Christian Gentil : « S’il y en a un qui défend le territoire, c’est bien moi »

Joint hier par téléphone, le directeur général de Société rejette les accusations formulées dans le rapport juridique. Il indique aussi qu’il n’est pas prêt à faire marche arrière. « On ne peut être jugé par un avocat ou un homme politique. Comment José Bové s’arroge-t-il le droit de juger ? Ma démarche est claire depuis le départ. Je veux développer l’économie du Sud-Aveyron. Mon souhait est de retrouver de la croissance sur le roquefort. Je ne cherche pas à faire de la politique. Quand José Bové dit que le bleu, c’est de la merde, il fait du mal à toutes les personnes qui travaillent pour ce produit en Sud-Aveyron. On ne peut être jugé que par le consommateur. À ce titre, nous avons déjà des retours très positifs sur le bleu. Chacun doit reprendre raison. »
« Société est là pour construire. On ne peut juger une entreprise que sur ce qu’elle fait. Sur les dix dernières années, si on a fait une erreur, qu’on nous la signale. Si les choses devaient aller en justice, ce ne serait pas de mon initiative, mais de celle de José Bové et ses amis. Ce sont eux qui créent la polémique. La même que celle avec le Lou Pérac. Finalement, à l’époque, il ne s’est rien passé. Ils cherchent à perturber le Sud-Aveyron. C’est de la récupération politique. »
« Des arguments à opposer ? On en a à la pelle.
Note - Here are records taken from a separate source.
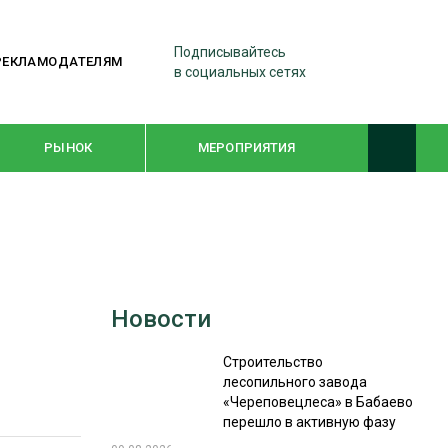
Подписывайтесь
РЕКЛАМОДАТЕЛЯМ
в социальных сетях
РЫНОК
МЕРОПРИЯТИЯ
ТЕМАТИЧЕСКИЕ ПРОЕКТЫ
ЛЕСДРЕВМАШ 2022
Новости
WOODEX-2021
Строительство
лесопильного завода
ПОДБОРКИ СТАТЕЙ
«Череповецлеса» в Бабаево
перешло в активную фазу
СУШКА ДРЕВЕСИНЫ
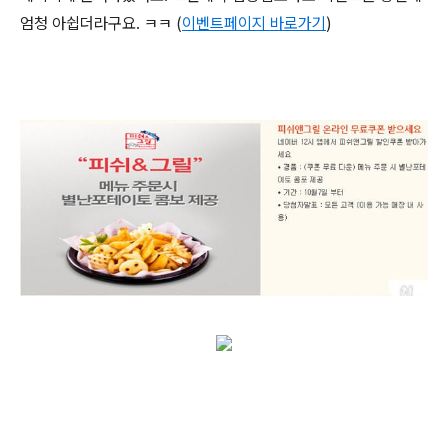
엄청 아쉽더라구요. ㅋㅋ (
이벤트페이지 바로가기
)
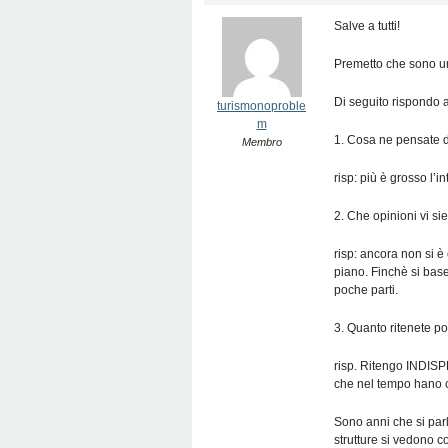
Salve a tutti!
Premetto che sono un
Di seguito rispondo 
turismonoproble
m
1. Cosa ne pensate de
Membro
risp: più è grosso l’i
2. Che opinioni vi si
risp: ancora non si è 
piano. Finchè si base
poche parti.
3. Quanto ritenete pos
risp. Ritengo INDISPE
che nel tempo hano c
Sono anni che si par
strutture si vedono co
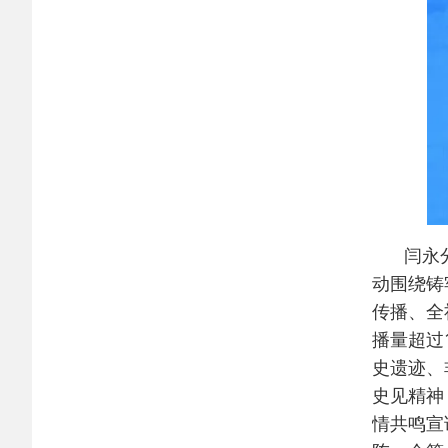
闫永
动围绕铸
传播、全
播量超过
史遗迹、
史见精神
情共鸣宣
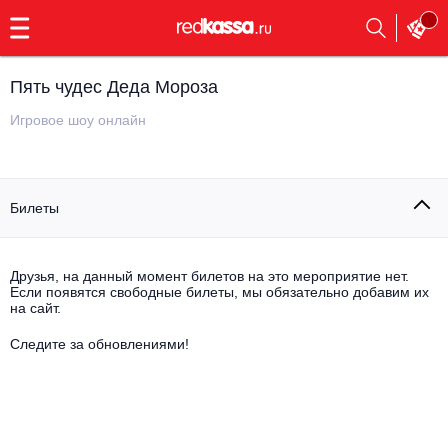
с
9:00
до
23:00
Пять чудес Деда Мороза
Заказать
обратный
Игровое шоу онлайн
звонок
Главная
Все события
Билеты
Выбрать мероприятие
Инди
Все события
Как купить
Электронная музыка
Друзья, на данный момент билетов на это мероприятие нет.
Если появятся свободные билеты, мы обязательно добавим их
на сайт.
Rap, hip-hop, RnB
Все события
Следите за обновлениями!
Контакты
Панк
Поэтический вечер
Все события
Выбрать другой город
Концерты на теплоходе
Опера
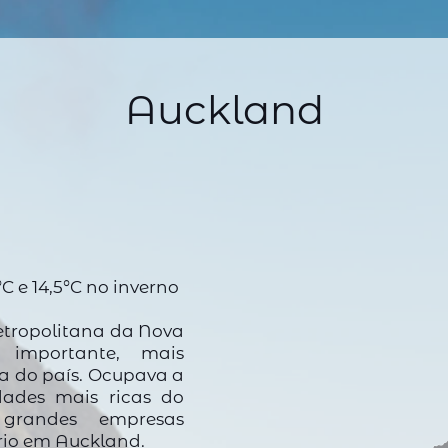
Auckland
C e 14,5°C no inverno
tropolitana da Nova
 importante, mais
ra do país. Ocupava a
dades mais ricas do
grandes empresas
rio em Auckland.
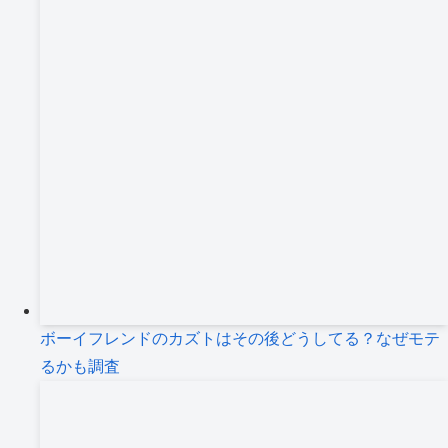
ボーイフレンドのカズトはその後どうしてる？なぜモテ
るかも調査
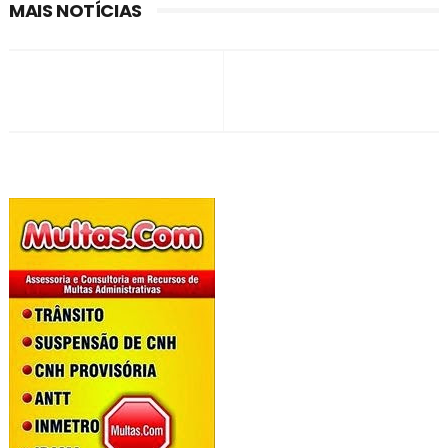
MAIS NOTÍCIAS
Nous avons aussi des juristes. On verra lesquels ont raison. Mais Société est légitime pour porter ce produit. J’aimerais aussi rappeler qu’elle est la seule entreprise locale à faire de la publicité pour le Sud-Aveyron. On y investit plusieurs millions d’euros chaque année. S’il y en a un qui défend le territoire, c’est bien moi. Nous sommes dans notre bon droit. Ce que l’on fait est bon pour la filière. Je pense aux éleveurs et salariés qui ont besoin de travailler. Le roquefort est pour moi un produit inimitable. Quand je vois ses ventes baisser, ça me fait mal. J’ai besoin du roquefort, et je suis son premier défenseur. »

Vers une action en justice ?

Pour José Bové, la Confédération générale de roquefort (CGR)  n’a « pas d’autre choix » que d’attaquer en justice Société. La position de l’entreprise est « intenable », selon l’élu européen.
Le rapport, lui, indique bien les obligations et la responsabilité de la Confédération dans cette affaire. En sa qualité d’organisme de défense de l’AOP, « il lui appartient de veiller à faire appliquer et respecter les dispositions relatives à la protection de l’AOP ». La CGR la qualité « pour engager les actions civiles et pénales », rappelle l’avocate, qui précise également qu’il est possible que l’Inao somme prochainement la Confédération de prendre position sur la question. « Il appartient maintenant aux professionnels de statuer », conclut le document. Le conseil d’administration de la CGR, réuni mardi 7 mai à 14 h à son siège millavois, pourrait permettre d’y voir plus clair. José Bové invite producteurs, consommateurs et citoyens à venir y défendre l’AOP, « le cœur de ce pays ».